Garcia and McCrary (2019)
|Garcia and McCrary (2019)|
|Title:||A Reconsideration of Copyright’s Term|
|Author(s):||Garcia, K., McCrary, J.|
|Citation:||Garcia, K. and McCrary, J. (2019) A Reconsideration of Copyright’s Term. Alabama Law Review, 71(2)|
|Key Related Studies:|
|Linked by:||Cuntz (2020), Garcia, Hicks and McCrary (2020), Intellectual Property Office (2018)|
|About the Data|
|Data Description:||Data were obtained from a database detailing commercial music sales. The study uses a sample of 1,200 albums released between 2008 and 2017, gathering data on units sold, both physical and digital, and stream counts (in regards the latter only data between 2016-2017 was gathered). Thereafter, a random sample of 120 albums from the initial dataset were stratified per year between 2008 and 2017. The study uses Poisson regression to analyse the count data.|
|Data Type:||Primary and Secondary data|
|Secondary Data Sources:|
|Data Collection Methods:|
|Data Analysis Methods:|
|Cross Country Study?:||Yes|
|Government or policy study?:||No|
|Time Period(s) of Collection:||
“For well over a century, legislators, courts, lawyers, and scholars have spent significant time and energy debating the optimal duration of copyright protection. While there is general consensus that copyright’s term is of legal and economic significance, arguments both for and against a lengthy term are often impressionistic. Utilizing music industry sales data not previously available for academic analysis, this article fills an important evidentiary gap in the literature. Using recorded music as a case study, we determine that most copyrighted music earns the majority of its lifetime revenue in the first 5-10 years following its initial release (and in many cases, far sooner than that).
Our analysis suggests at least two results of interest to legislators, lawyers, and scholars alike: First, it contributes to the normative debate around copyright’s incentive-access paradigm by proposing a more efficient conception of copyright’s term for information goods; namely, one that replaces the conventional “life plus” durational standard with one based on the commercial viability of the average work. Second, it demonstrates that advocates’ and legislators’ tendency to focus on atypical works leads to overprotection of the average work, suggesting that copyright’s term is not nearly as significant for copyright owners as conventional wisdom submits.”
Main Results of the Study
The study finds that sales of albums and songs fall rapidly after their initial release. After two months, an album will lose approx. one third of its initial song sales volume. This falls to half of its initial peak after four months. By the end of the first year of release, sales fall to approx 20% of their initial volume.
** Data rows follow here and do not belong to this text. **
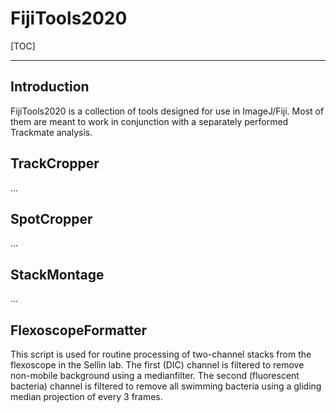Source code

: # FijiTools2020

[TOC]

---

## Introduction

FijiTools2020 is a collection of tools designed for use in ImageJ/Fiji. Most of them are meant to work in conjunction with a separately performed Trackmate analysis. 

## TrackCropper

...

## SpotCropper

...

## StackMontage

...

## FlexoscopeFormatter

This script is used for routine processing of two-channel stacks from the flexoscope in the Sellin lab. The first (DIC) channel is filtered to remove non-mobile background using a medianfilter. The second (fluorescent bacteria) channel is filtered to remove all swimming bacteria using a gliding median projection of every 3 frames.
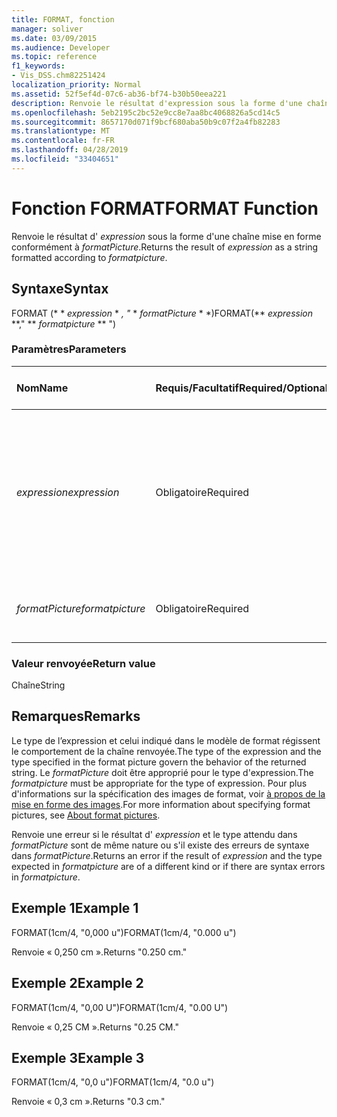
 ```yaml
---
title: FORMAT, fonction
manager: soliver
ms.date: 03/09/2015
ms.audience: Developer
ms.topic: reference
f1_keywords:
- Vis_DSS.chm82251424
localization_priority: Normal
ms.assetid: 52f5ef4d-07c6-ab36-bf74-b30b50eea221
description: Renvoie le résultat d'expression sous la forme d'une chaîne mise en forme conformément à formatPicture.
ms.openlocfilehash: 5eb2195c2bc52e9cc8e7aa8bc4068826a5cd14c5
ms.sourcegitcommit: 8657170d071f9bcf680aba50b9c07f2a4fb82283
ms.translationtype: MT
ms.contentlocale: fr-FR
ms.lasthandoff: 04/28/2019
ms.locfileid: "33404651"
---
```

# <a name="format-function"></a><span data-ttu-id="bb6da-103">Fonction FORMAT</span><span class="sxs-lookup"><span data-stu-id="bb6da-103">FORMAT Function</span></span>

<span data-ttu-id="bb6da-104">Renvoie le résultat d' _expression_ sous la forme d'une chaîne mise en forme conformément à _formatPicture_.</span><span class="sxs-lookup"><span data-stu-id="bb6da-104">Returns the result of  _expression_ as a string formatted according to  _formatpicture_.</span></span>
  
## <a name="syntax"></a><span data-ttu-id="bb6da-105">Syntaxe</span><span class="sxs-lookup"><span data-stu-id="bb6da-105">Syntax</span></span>

<span data-ttu-id="bb6da-106">FORMAT (\* \* *expression* \* *, "* \* *formatPicture* \* \*)</span><span class="sxs-lookup"><span data-stu-id="bb6da-106">FORMAT(\*\* *expression* \*\*," \*\* *formatpicture* \*\* ")</span></span> 
  
### <a name="parameters"></a><span data-ttu-id="bb6da-107">Paramètres</span><span class="sxs-lookup"><span data-stu-id="bb6da-107">Parameters</span></span>

|<span data-ttu-id="bb6da-108">**Nom**</span><span class="sxs-lookup"><span data-stu-id="bb6da-108">**Name**</span></span>|<span data-ttu-id="bb6da-109">**Requis/Facultatif**</span><span class="sxs-lookup"><span data-stu-id="bb6da-109">**Required/Optional**</span></span>|<span data-ttu-id="bb6da-110">**Type de données**</span><span class="sxs-lookup"><span data-stu-id="bb6da-110">**Data Type**</span></span>|<span data-ttu-id="bb6da-111">**Description**</span><span class="sxs-lookup"><span data-stu-id="bb6da-111">**Description**</span></span>|
|:-----|:-----|:-----|:-----|
| <span data-ttu-id="bb6da-112">_expression_</span><span class="sxs-lookup"><span data-stu-id="bb6da-112">_expression_</span></span> <br/> |<span data-ttu-id="bb6da-113">Obligatoire</span><span class="sxs-lookup"><span data-stu-id="bb6da-113">Required</span></span>  <br/> |<span data-ttu-id="bb6da-114">**String**</span><span class="sxs-lookup"><span data-stu-id="bb6da-114">**String**</span></span> <br/> |<span data-ttu-id="bb6da-115">Combinaison de constantes, d’opérateurs, de fonctions et de références à des cellules ShapeSheet constituant une valeur.</span><span class="sxs-lookup"><span data-stu-id="bb6da-115">A combination of constants, operators, functions, and references to ShapeSheet cells that results in a value.</span></span>  <br/> |
| <span data-ttu-id="bb6da-116">_formatPicture_</span><span class="sxs-lookup"><span data-stu-id="bb6da-116">_formatpicture_</span></span> <br/> |<span data-ttu-id="bb6da-117">Obligatoire</span><span class="sxs-lookup"><span data-stu-id="bb6da-117">Required</span></span>  <br/> |<span data-ttu-id="bb6da-118">**String**</span><span class="sxs-lookup"><span data-stu-id="bb6da-118">**String**</span></span> <br/> |<span data-ttu-id="bb6da-119">Modèle de format utilisé pour la mise en forme de la chaîne.</span><span class="sxs-lookup"><span data-stu-id="bb6da-119">The format picture used to fomat the string.</span></span>  <br/> |
   
### <a name="return-value"></a><span data-ttu-id="bb6da-120">Valeur renvoyée</span><span class="sxs-lookup"><span data-stu-id="bb6da-120">Return value</span></span>

<span data-ttu-id="bb6da-121">Chaîne</span><span class="sxs-lookup"><span data-stu-id="bb6da-121">String</span></span>
  
## <a name="remarks"></a><span data-ttu-id="bb6da-122">Remarques</span><span class="sxs-lookup"><span data-stu-id="bb6da-122">Remarks</span></span>

<span data-ttu-id="bb6da-123">Le type de l’expression et celui indiqué dans le modèle de format régissent le comportement de la chaîne renvoyée.</span><span class="sxs-lookup"><span data-stu-id="bb6da-123">The type of the expression and the type specified in the format picture govern the behavior of the returned string.</span></span> <span data-ttu-id="bb6da-124">Le _formatPicture_ doit être approprié pour le type d'expression.</span><span class="sxs-lookup"><span data-stu-id="bb6da-124">The  _formatpicture_ must be appropriate for the type of expression.</span></span> <span data-ttu-id="bb6da-125">Pour plus d'informations sur la spécification des images de format, voir [à propos de la mise en forme des images](about-format-pictures.md).</span><span class="sxs-lookup"><span data-stu-id="bb6da-125">For more information about specifying format pictures, see [About format pictures](about-format-pictures.md).</span></span>
  
<span data-ttu-id="bb6da-126">Renvoie une erreur si le résultat d' _expression_ et le type attendu dans _formatPicture_ sont de même nature ou s'il existe des erreurs de syntaxe dans _formatPicture_.</span><span class="sxs-lookup"><span data-stu-id="bb6da-126">Returns an error if the result of  _expression_ and the type expected in  _formatpicture_ are of a different kind or if there are syntax errors in  _formatpicture_.</span></span>
  
## <a name="example-1"></a><span data-ttu-id="bb6da-127">Exemple 1</span><span class="sxs-lookup"><span data-stu-id="bb6da-127">Example 1</span></span>

<span data-ttu-id="bb6da-128">FORMAT(1cm/4, "0,000 u")</span><span class="sxs-lookup"><span data-stu-id="bb6da-128">FORMAT(1cm/4, "0.000 u")</span></span>
  
<span data-ttu-id="bb6da-129">Renvoie « 0,250 cm ».</span><span class="sxs-lookup"><span data-stu-id="bb6da-129">Returns "0.250 cm."</span></span>
  
## <a name="example-2"></a><span data-ttu-id="bb6da-130">Exemple 2</span><span class="sxs-lookup"><span data-stu-id="bb6da-130">Example 2</span></span>

<span data-ttu-id="bb6da-131">FORMAT(1cm/4, "0,00 U")</span><span class="sxs-lookup"><span data-stu-id="bb6da-131">FORMAT(1cm/4, "0.00 U")</span></span>
  
<span data-ttu-id="bb6da-132">Renvoie « 0,25 CM ».</span><span class="sxs-lookup"><span data-stu-id="bb6da-132">Returns "0.25 CM."</span></span>
  
## <a name="example-3"></a><span data-ttu-id="bb6da-133">Exemple 3</span><span class="sxs-lookup"><span data-stu-id="bb6da-133">Example 3</span></span>

<span data-ttu-id="bb6da-134">FORMAT(1cm/4, "0,0 u")</span><span class="sxs-lookup"><span data-stu-id="bb6da-134">FORMAT(1cm/4, "0.0 u")</span></span>
  
<span data-ttu-id="bb6da-135">Renvoie « 0,3 cm ».</span><span class="sxs-lookup"><span data-stu-id="bb6da-135">Returns "0.3 cm."</span></span>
Looking further ahead, for entire albums, sales become almost non-existent after one year.
The study also takes account of streamed songs and finds that, overall, songs are streamed far more often than they are purchased. Further, the dramatic fall in sales is less obvious for streamed content. Whilst this may prolong the commercial viability of the average album, the study cautions that due to the low reimbursement rates of streaming it is unclear to what degree this economically benefits the rightsholder.
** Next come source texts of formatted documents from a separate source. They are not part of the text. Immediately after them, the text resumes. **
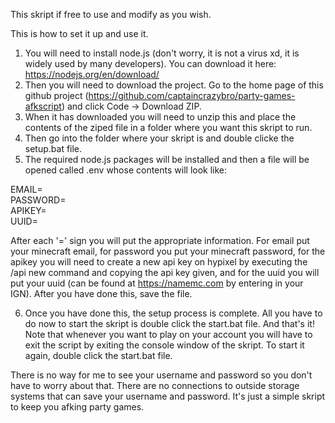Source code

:This skript if free to use and modify as you wish.

This is how to set it up and use it.

1. You will need to install node.js (don't worry, it is not a virus xd, it is widely used by many developers). You can download it here: https://nodejs.org/en/download/
2. Then you will need to download the project. Go to the home page of this github project (https://github.com/captaincrazybro/party-games-afkscript) and click Code -> Download ZIP.
3. When it has downloaded you will need to unzip this and place the contents of the ziped file in a folder where you want this skript to run. 
4. Then go into the folder where your skript is and double clicke the setup.bat file.
5. The required node.js packages will be installed and then a file will be opened called .env whose contents will look like:

EMAIL= <br />
PASSWORD= <br />
APIKEY= <br />
UUID= <br />

After each '=' sign you will put the appropriate information. For email put your minecraft email, for password you put your minecraft password, for the apikey you will need to create a new api key on hypixel by executing the /api new command and copying the api key given, and for the uuid you will put your uuid (can be found at https://namemc.com by entering in your IGN). After you have done this, save the file.

6. Once you have done this, the setup process is complete. All you have to do now to start the skript is double click the start.bat file. And that's it! Note that whenever you want to play on your account you will have to exit the script by exiting the console window of the skript. To start it again, double click the start.bat file.

There is no way for me to see your username and password so you don't have to worry about that. There are no connections to outside storage systems that can save your username and password. It's just a simple skript to keep you afking party games. 
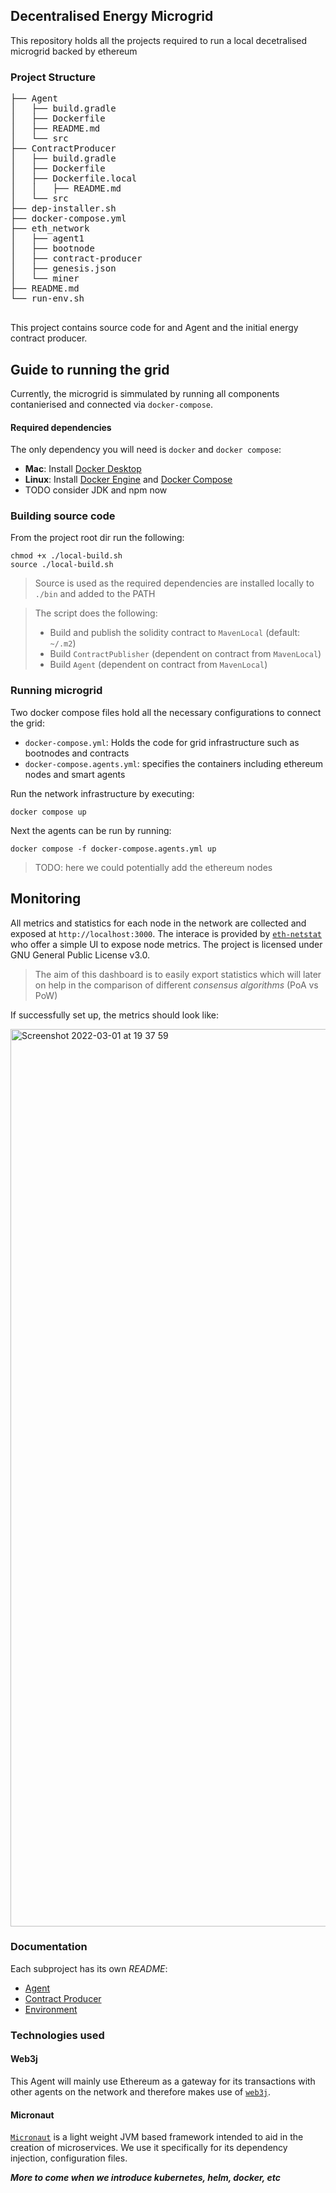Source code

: ## Decentralised Energy Microgrid
This repository holds all the projects required to run a local decetralised microgrid backed by ethereum

### Project Structure
<pre>├── Agent
│   ├── build.gradle
│   ├── Dockerfile
│   ├── README.md
│   └── src
├── ContractProducer
│   ├── build.gradle
│   ├── Dockerfile
│   ├── Dockerfile.local
│   │   ├── README.md
│   └── src
├── dep-installer.sh
├── docker-compose.yml
├── eth_network
│   ├── agent1
│   ├── bootnode
│   ├── contract-producer
│   ├── genesis.json
│   └── miner
├── README.md
└── run-env.sh

</pre>

This project contains source code for and Agent and the initial energy contract producer.

## Guide to running the grid
Currently, the microgrid is simmulated by running all components contanierised and connected via ``docker-compose``. 

#### Required dependencies
The only dependency you will need is ``docker`` and ``docker compose``:
* __Mac__: Install [Docker Desktop](https://docs.docker.com/desktop/mac/install/)
* __Linux__: Install [Docker Engine](https://docs.docker.com/engine/install/) and [Docker Compose](https://docs.docker.com/compose/install/)
* TODO consider JDK and npm now

### Building source code
From the project root dir run the following:
```
chmod +x ./local-build.sh
source ./local-build.sh
```
> Source is used as the required dependencies are installed locally to ``./bin`` and added to the PATH

> The script does the following:
> * Build and publish the solidity contract to ``MavenLocal`` (default: ``~/.m2``)
> * Build ``ContractPublisher`` (dependent on contract from ``MavenLocal``)
> * Build ``Agent`` (dependent on contract from ``MavenLocal``)

### Running microgrid
Two docker compose files hold all the necessary configurations to connect the grid:

* ``docker-compose.yml``: Holds the code for grid infrastructure such as bootnodes and contracts
* ``docker-compose.agents.yml``: specifies the containers including ethereum nodes and smart agents 

Run the network infrastructure by executing:
```
docker compose up
```
Next the agents can be run by running:
```
docker compose -f docker-compose.agents.yml up
```

> TODO: here we could potentially add the ethereum nodes

## Monitoring
All metrics and statistics for each node in the network are collected and exposed at ``http://localhost:3000``. The interace is provided by [``eth-netstat``](https://github.com/cubedro/eth-netstats) who offer a simple UI to expose node metrics. The project is licensed under GNU General Public License v3.0. 

> The aim of this dashboard is to easily export statistics which will later on help in the comparison of different _consensus algorithms_ (PoA vs PoW)

If successfully set up, the metrics should look like:

<img width="1436" alt="Screenshot 2022-03-01 at 19 37 59" src="https://user-images.githubusercontent.com/44194617/156236719-d166d2f8-28a7-4394-a1ac-e19304b40ab6.png">


### Documentation
Each subproject has its own _README_:

* [Agent]()
* [Contract Producer]()
* [Environment]()

### Technologies used 

#### Web3j
This Agent will mainly use Ethereum as a gateway for its transactions with other agents on the 
network and therefore makes use of [``web3j``](https://docs.web3j.io/4.8.7/). <br>

#### Micronaut
[``Micronaut``](https://micronaut.io) is a light weight JVM based framework intended to aid in the creation of microservices. We use it specifically for 
its dependency injection, configuration files. 

***More to come when we introduce kubernetes, helm, docker, etc***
Policy Implications as Stated By Author
The study suggests that the current duration of copyright is excessive for music. Instead, the optimal duration for protection of music is somewhere between five to ten years. This configuration ensures the creator benefits from protection when they are most likely to benefit from the work (early on in its release), whilst also lessening that protection when it becomes less burdensome to the author.